Détachements stratégiques

La nature des détachements internationaux a considérablement évolué au cours des deux dernières décennies. « Aujourd’hui, le statut d’expatrié est principalement utilisé pour des destinations difficiles et moins évidentes », explique Erik. « Je constate cette tendance dans ma propre carrière. Je me suis spécialisé dans des régions où la mobilité internationale est loin d’être évidente, des pays où la protection sociale est limitée et où les opportunités pour les professionnels étrangers sont rares, comme la Mongolie ou le Sri Lanka. » Dans de tels contextes, un contrat d’expatrié est souvent le seul moyen d’attirer une expertise étrangère. Mais le système a ses limites. Parmi les obstacles les plus courants : la situation du partenaire, qui n’obtient pas de permis de travail dans beaucoup de ces pays. « Pour les couples à double revenu, c’est un obstacle presque insurmontable. Il s’agit d’un défi structurel qui met sans cesse sous pression la mobilité internationale. »

Plus qu’une aventure

« L’envie de découvrir de nouveaux horizons et de voir son pays sous un autre angle est bien sûr passionnante et difficile à réprimer une fois qu’elle s’est manifestée », explique Erik. « Mais cela demande aussi du courage et des sacrifices. » Ces sacrifices sont souvent négligés dans l’image que se fait le grand public. L’impact sur la famille, un partenaire qui ne trouve pas sa place, le mal du pays ou l’insécurité professionnelle sont des risques réels. Dans la famille d’Erik, chaque décision a été prise collectivement, avec leurs filles, dès qu’elles ont été en âge de le faire. « C’était essentiel », dit-il. « La vie d’expatrié signifie vivre avec des dates butoirs. Après trois ou quatre ans, un nouveau chapitre s’ouvre, on vise un nouveau pays. Ce sont des choix déterminants, non seulement pour soi-même en tant que professionnel, mais aussi pour toute la famille. »

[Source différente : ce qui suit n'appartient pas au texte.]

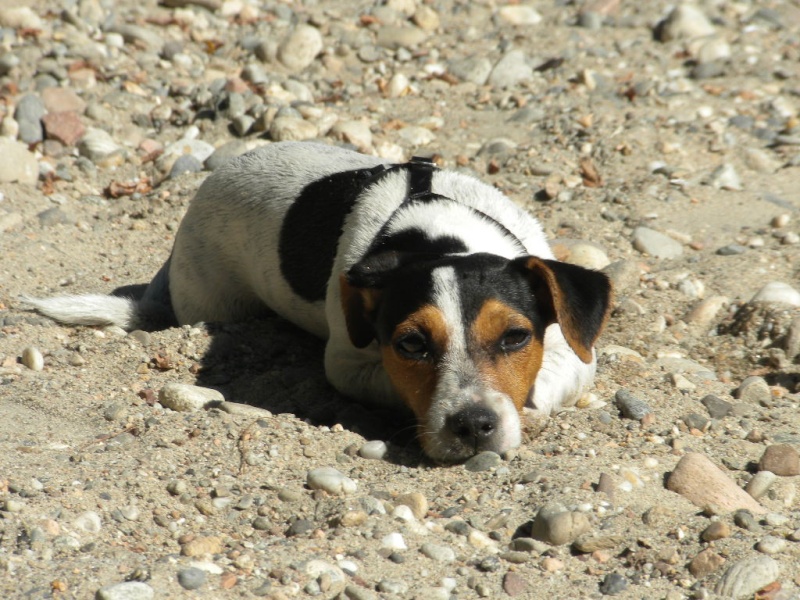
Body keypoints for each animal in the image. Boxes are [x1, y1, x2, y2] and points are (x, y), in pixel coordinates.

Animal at [25, 143, 612, 462]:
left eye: (515, 337)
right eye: (411, 345)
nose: (472, 426)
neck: (438, 232)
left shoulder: (572, 353)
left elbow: (551, 378)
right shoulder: (347, 363)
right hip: (213, 299)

L’impact sur les enfants est important. « Nos filles ont grandi dans des écoles internationales. Aujourd’hui, elles vivent et travaillent à Londres et se sentent chez elles à plusieurs endroits à la fois. Pour elles, le « chez-soi » n’est pas un lieu fixe, mais un sentiment. Elles sont devenues de véritables citoyennes du monde », déclare Erik avec fierté. L’incertitude fait également partie intégrante de l’expérience des expatriés. Une carrière internationale se déroule rarement de manière linéaire. Elle se compose souvent de missions plus courtes, de deux à trois ans. Pendant cette période, vous acquérez une multitude de connaissances et de compétences qui peuvent s’avérer très précieuses. « Dans une économie ouverte où l’expérience internationale devient de plus en plus cruciale, une grande partie du potentiel reste toutefois sous-exploitée », souligne Erik.

Bâtisseurs de ponts

L’exportation et la présence internationale sont vitales pour l’économie belge. Sans cette dimension internationale, notre pays se retrouverait en queue de peloton européen. Si nous voulons conserver ou renforcer notre position, nous devons oser miser sur les compétences internationales, tant sur le plan économique qu’institutionnel. Cela nécessite d’investir dans des personnes qui franchissent les frontières, au sens propre comme au figuré. « Mais les managers internationaux ne sont pas des missionnaires », souligne Erik. « Ce sont des bâtisseurs de ponts, des personnes capables de naviguer avec diplomatie entre les valeurs de la maison mère et la culture du pays d’accueil. Une culture d’entreprise forte offre un cadre solide, mais peut aussi se heurter à des sensibilités locales. »

Pas sans parachute

« J’ai grandi dans un pays doté d’un solide filet de sécurité sociale, et j’ai même eu la possibilité d’emporter cette protection avec moi à l’étranger. La sécurité sociale outre-mer (SSOM) m’a été d’une aide inestimable, un luxe indispensable qui m’a soutenu tout au long de ma carrière », explique Eric.

Franchir les frontières

« Pour notre famille, vivre dans un contexte international est rapidement devenu une évidence. Nous avons trouvé notre place dans la différence. En étant au cœur de cette diversité, on apprend que la culture ne se résume pas à des apparences telles que les habitudes alimentaires ou les règles de savoir-vivre. Ce n’est pas en suivant quelques règles de conduite que l’on peut comprendre ce qui anime réellement une société. La véritable empathie interculturelle va beaucoup plus loin. Elle exige non seulement des connaissances, mais surtout la volonté de comprendre, même si cela peut être inconfortable. Car cela vous oblige à remettre en question vos propres évidences. »

« Chaque culture recèle une force silencieuse : une manière dont les gens essaient d’avancer, non pas malgré leur contexte, mais grâce à lui. Ce qui nous relie vraiment, ce n’est pas une valeur commune, mais une vulnérabilité partagée : le désir universel de donner un sens à sa vie. Vivre à l’international exige de prendre conscience que votre logique n’est qu’une parmi tant d’autres et que votre façon de travailler n’est pas supérieure, mais simplement différente. Cela demande du respect pour les réalités locales et la résilience des personnes qui doivent se contenter de ce qu’elles ont. Ce n’est qu’alors que vous dépassez véritablement les frontières, non pas en voulant changer le monde, mais en vous laissant changer par le monde », conclut Erik.